During the pandemic, healthcare systems also invested heavily in the networks, infrastructure, and procedures to support such monitoring. For example, a 2023 report by the management consulting firm Bain & Company revealed that since 2020 most healthcare providers have emphasized remote care and telehealth in their budgets when boosting their spending on technology.
Furthermore, more patients will comply with wearing sensors at home these days because today’s new generation of those devices is less intrusive than in the past. Dr. Jiang Li, the CEO of a Silicon Valley startup known as Vivalink that develops connected healthcare solutions for inpatient and remote patient monitoring, told Politico that rapid developments in this technology now enable clinicians to watch over patients from far away.
“Almost everybody’s thinking about how to make adjustments to embrace new technology. This trend definitely will continue—it will continue on a global scale, not just the U.S.,” he said.
Questions and Concerns
However, questions have been raised about two issues with hospital-at-home treatment. The first issue involves unjustified charges that CMS currently allows hospitals to bill for hospital-at-home services. The second concern is a lack of data that clearly shows the advantages of H@H treatment in terms of patient outcomes.

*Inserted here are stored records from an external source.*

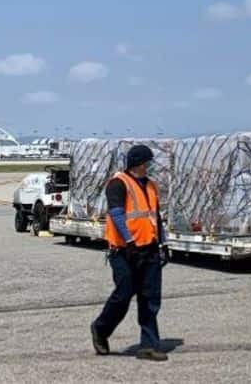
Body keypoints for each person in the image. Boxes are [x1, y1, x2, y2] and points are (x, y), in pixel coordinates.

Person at [90, 144, 169, 361]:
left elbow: (155, 216)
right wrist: (130, 241)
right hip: (125, 251)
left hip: (149, 248)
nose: (150, 166)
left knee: (150, 297)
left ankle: (149, 345)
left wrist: (163, 242)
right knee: (124, 294)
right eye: (148, 162)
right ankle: (100, 328)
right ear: (139, 163)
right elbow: (116, 214)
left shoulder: (151, 186)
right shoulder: (118, 183)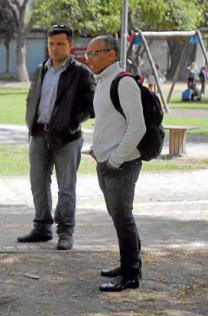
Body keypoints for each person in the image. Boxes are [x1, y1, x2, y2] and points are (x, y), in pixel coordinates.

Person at [17, 24, 95, 250]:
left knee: (66, 187)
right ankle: (41, 228)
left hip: (67, 138)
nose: (55, 48)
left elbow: (92, 106)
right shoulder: (41, 69)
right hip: (39, 134)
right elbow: (32, 97)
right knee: (38, 184)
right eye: (51, 44)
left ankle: (66, 231)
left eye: (60, 44)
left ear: (70, 45)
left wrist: (70, 124)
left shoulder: (81, 73)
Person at [85, 35, 145, 292]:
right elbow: (109, 123)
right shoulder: (102, 82)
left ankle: (130, 276)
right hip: (105, 162)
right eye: (87, 54)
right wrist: (98, 150)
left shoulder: (124, 83)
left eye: (94, 53)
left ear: (111, 54)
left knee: (123, 217)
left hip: (121, 165)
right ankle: (128, 264)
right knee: (118, 217)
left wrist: (115, 159)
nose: (89, 59)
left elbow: (137, 127)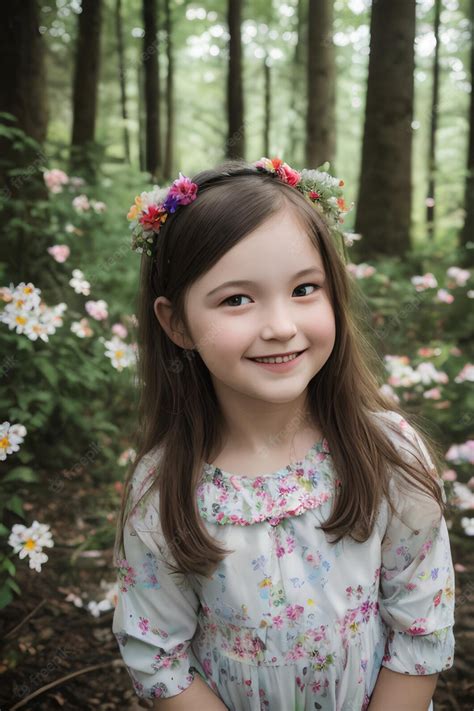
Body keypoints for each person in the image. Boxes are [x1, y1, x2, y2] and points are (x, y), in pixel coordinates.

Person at [112, 157, 455, 711]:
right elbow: (158, 655)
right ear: (176, 323)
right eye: (237, 299)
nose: (280, 326)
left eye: (304, 289)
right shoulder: (164, 487)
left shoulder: (386, 454)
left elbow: (422, 620)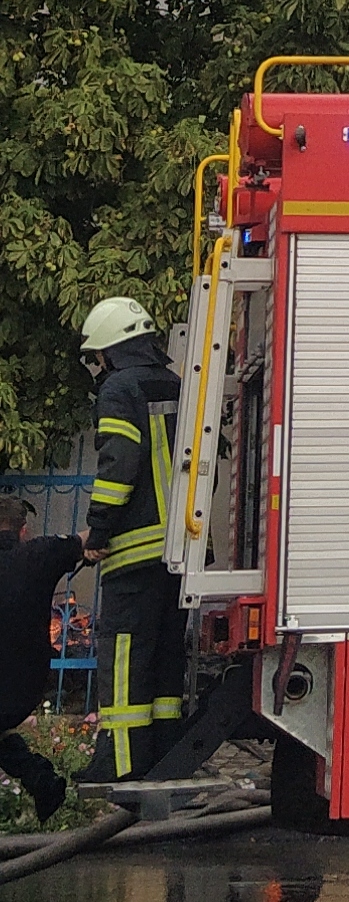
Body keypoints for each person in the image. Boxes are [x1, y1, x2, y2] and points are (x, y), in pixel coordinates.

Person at [71, 297, 185, 784]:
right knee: (164, 658)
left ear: (109, 351)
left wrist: (98, 531)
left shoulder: (119, 388)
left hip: (135, 549)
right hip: (180, 554)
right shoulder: (176, 383)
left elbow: (119, 463)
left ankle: (117, 763)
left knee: (124, 656)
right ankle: (164, 757)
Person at [1, 493, 85, 821]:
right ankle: (42, 780)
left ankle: (41, 779)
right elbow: (87, 539)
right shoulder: (40, 553)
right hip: (28, 685)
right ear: (23, 530)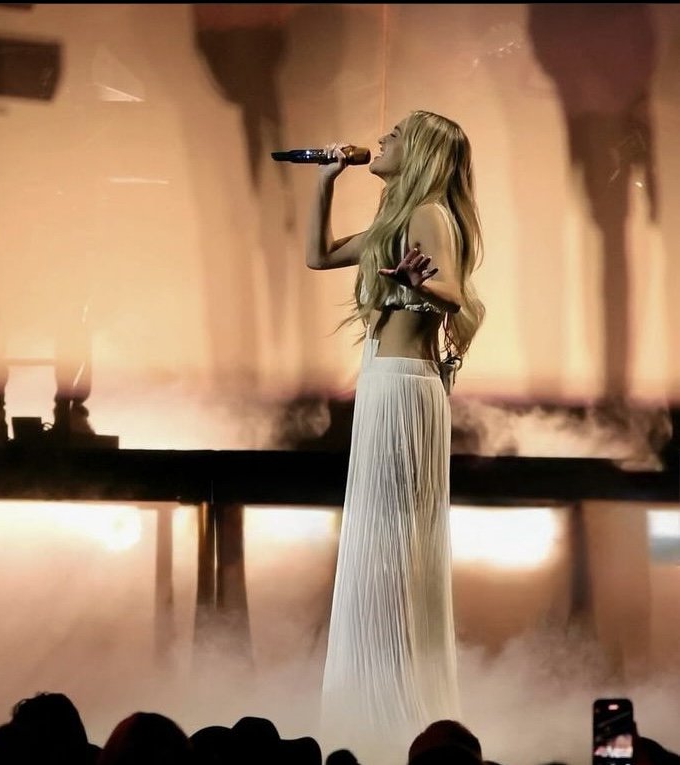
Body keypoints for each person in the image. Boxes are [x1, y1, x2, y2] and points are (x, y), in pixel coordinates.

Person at [303, 111, 485, 759]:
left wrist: (423, 284)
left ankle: (399, 708)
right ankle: (379, 702)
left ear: (424, 152)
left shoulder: (430, 213)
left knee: (396, 546)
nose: (381, 140)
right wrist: (326, 180)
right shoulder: (395, 221)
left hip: (407, 388)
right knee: (381, 544)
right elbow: (317, 255)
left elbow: (459, 293)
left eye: (398, 134)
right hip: (385, 383)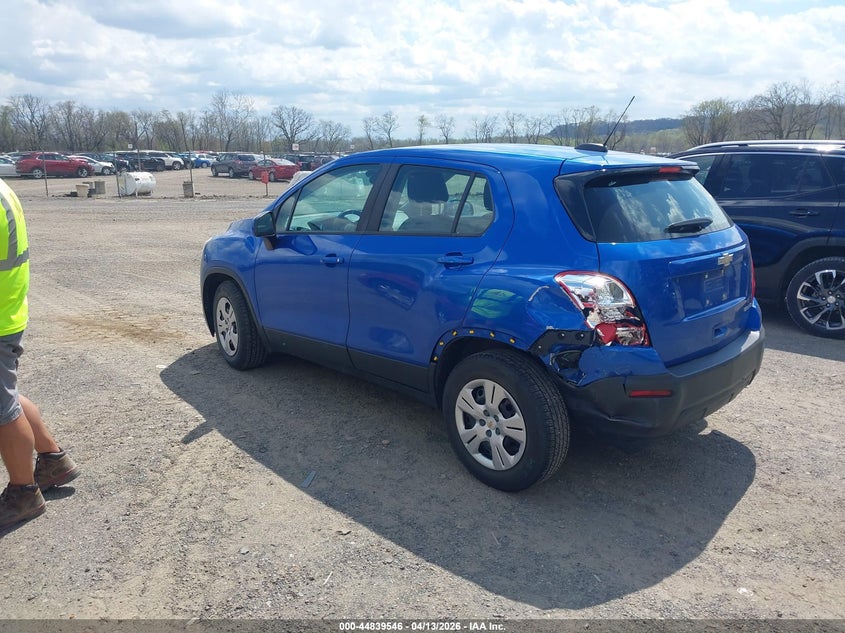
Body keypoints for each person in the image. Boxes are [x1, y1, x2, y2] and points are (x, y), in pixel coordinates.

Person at [0, 177, 79, 529]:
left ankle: (23, 493)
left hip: (1, 315)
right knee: (6, 395)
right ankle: (51, 459)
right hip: (8, 309)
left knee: (2, 407)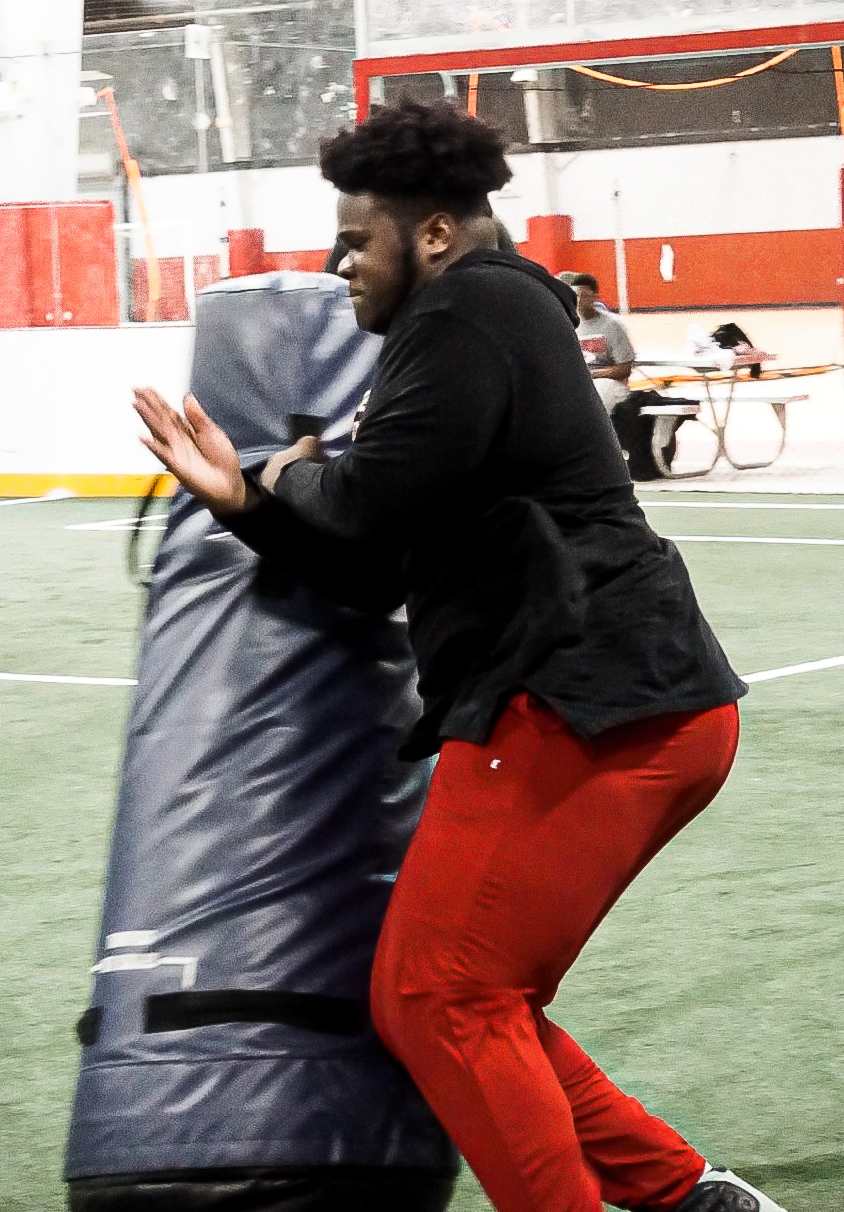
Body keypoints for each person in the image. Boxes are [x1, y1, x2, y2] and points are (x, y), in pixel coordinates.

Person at [134, 98, 788, 1212]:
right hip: (617, 701)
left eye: (357, 239)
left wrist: (286, 468)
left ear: (432, 232)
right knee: (463, 997)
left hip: (586, 702)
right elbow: (374, 566)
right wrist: (247, 501)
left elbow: (361, 497)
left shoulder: (472, 308)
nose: (340, 264)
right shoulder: (479, 319)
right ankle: (691, 1197)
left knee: (443, 995)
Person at [558, 271, 635, 413]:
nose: (580, 301)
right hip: (579, 383)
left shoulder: (612, 326)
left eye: (584, 296)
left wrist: (593, 374)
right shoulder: (566, 327)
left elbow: (624, 368)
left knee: (595, 396)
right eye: (576, 296)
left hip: (609, 384)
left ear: (595, 297)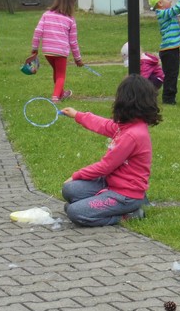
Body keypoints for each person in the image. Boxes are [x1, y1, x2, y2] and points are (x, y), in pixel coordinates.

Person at [61, 74, 162, 227]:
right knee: (69, 190)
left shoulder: (132, 135)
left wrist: (77, 175)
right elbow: (103, 125)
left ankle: (129, 215)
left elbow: (105, 166)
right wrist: (77, 115)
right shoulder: (126, 126)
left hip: (125, 196)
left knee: (74, 212)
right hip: (109, 184)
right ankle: (96, 207)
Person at [28, 0, 83, 102]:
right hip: (61, 52)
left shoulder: (46, 15)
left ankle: (61, 93)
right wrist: (78, 59)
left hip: (48, 52)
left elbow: (38, 31)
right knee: (61, 75)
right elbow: (73, 42)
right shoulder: (70, 20)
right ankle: (55, 97)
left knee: (57, 72)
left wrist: (35, 48)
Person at [149, 0, 180, 105]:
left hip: (172, 49)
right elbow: (177, 8)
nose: (170, 0)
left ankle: (169, 97)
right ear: (160, 3)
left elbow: (179, 10)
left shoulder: (167, 13)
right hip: (169, 50)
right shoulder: (162, 13)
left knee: (172, 74)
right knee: (171, 75)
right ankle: (168, 99)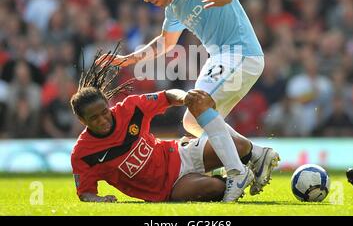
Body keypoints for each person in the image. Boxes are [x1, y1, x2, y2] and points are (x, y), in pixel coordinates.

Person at [97, 0, 280, 201]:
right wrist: (128, 60)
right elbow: (166, 42)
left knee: (196, 102)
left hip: (240, 53)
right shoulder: (173, 8)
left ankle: (237, 173)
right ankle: (255, 154)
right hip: (223, 57)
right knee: (192, 121)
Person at [71, 48, 254, 203]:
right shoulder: (83, 154)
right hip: (168, 188)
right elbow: (85, 193)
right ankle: (222, 175)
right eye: (94, 118)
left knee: (241, 146)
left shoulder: (130, 108)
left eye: (104, 112)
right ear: (82, 120)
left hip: (178, 154)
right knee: (215, 188)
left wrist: (185, 97)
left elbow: (167, 95)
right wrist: (100, 200)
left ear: (108, 104)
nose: (103, 120)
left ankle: (233, 169)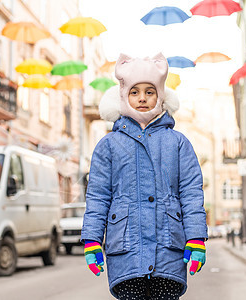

With respect to the questions about unjustified charges, Medicare pays the same reimbursement for H@H cases as it does for inpatients staying within hospitals—but in cases where hospital-at-home care costs less than usual care, there’s no provision for Medicare to share in those savings. Moreover, Medicare also reimburses “facility fees,” which hospitals sometimes bill because they cover costs for equipment and overhead like lighting, electricity, and air conditioning.
Eileen Appelbaum, a co-director at the Center for Economic and Policy Research who’s studied hospital mergers and private equity transactions, told Roll Call that H@H has turned into a promising moneymaker for private equity investors along with some hospitals.
“I do think that careful selection of patients and the conditions that are being treated has enabled hospital-at-home to be valuable, but taxpayers are greatly overpaying for it,” she said. “It’s money for nothing on the facility fee because there are no facilities involved.”
Then an independent commission created by the federal government in 1995 to advise Congress, the Medicare Payment Advisory Commission or MedPAC, also weighed in. MedPAC issued a critical June 2024 mandated report chapter saying that various issues make it difficult to compare costs and outcomes between patients treated in a hospital and those treated at home.
Part of the reason is that hospitals must merely report only three H@H patient data metrics to CMS. Those metrics include unanticipated mortality, the total number of patients discharged, and the number moved back to hospitals. MedPAC’s commissioners argue that much more data should be provided to CMS on H@H cases because the hospitals treating those cases have to collect and record the patient’s vitals along with their other health information anyway.
“Whether AHCAH can provide value to beneficiaries and the Medicare program—through better outcomes and reduced Medicare expenditures for follow-on care—has yet to be conclusively determined,” says the report.